_To-do item:_ Rewrite all the records with each "知見" swapped for "見識", changing nothing else, and leave the pictures out.

-- Opening Marker --

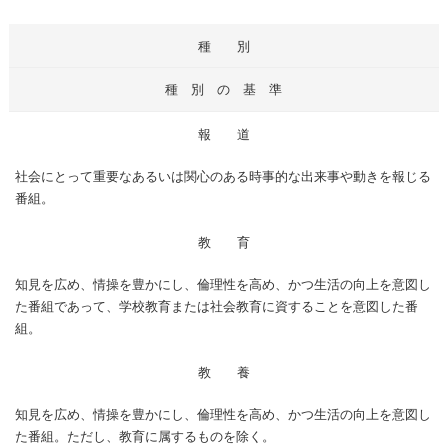
種 別
種 別 の 基 準
報 道
社会にとって重要なあるいは関心のある時事的な出来事や動きを報じる
番組。
教 育
知見を広め、情操を豊かにし、倫理性を高め、かつ生活の向上を意図し
た番組であって、学校教育または社会教育に資することを意図した番
組。
教 養
知見を広め、情操を豊かにし、倫理性を高め、かつ生活の向上を意図し
た番組。ただし、教育に属するものを除く。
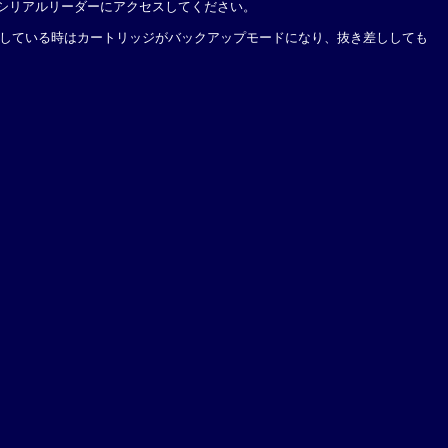
定してシリアルリーダーにアクセスしてください。
、消灯している時はカートリッジがバックアップモードになり、抜き差ししても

-- Closing Marker --

_Finished exercise:_
種 別
種 別 の 基 準
報 道
社会にとって重要なあるいは関心のある時事的な出来事や動きを報じる
番組。
教 育
見識を広め、情操を豊かにし、倫理性を高め、かつ生活の向上を意図し
た番組であって、学校教育または社会教育に資することを意図した番
組。
教 養
見識を広め、情操を豊かにし、倫理性を高め、かつ生活の向上を意図し
た番組。ただし、教育に属するものを除く。
定してシリアルリーダーにアクセスしてください。
、消灯している時はカートリッジがバックアップモードになり、抜き差ししても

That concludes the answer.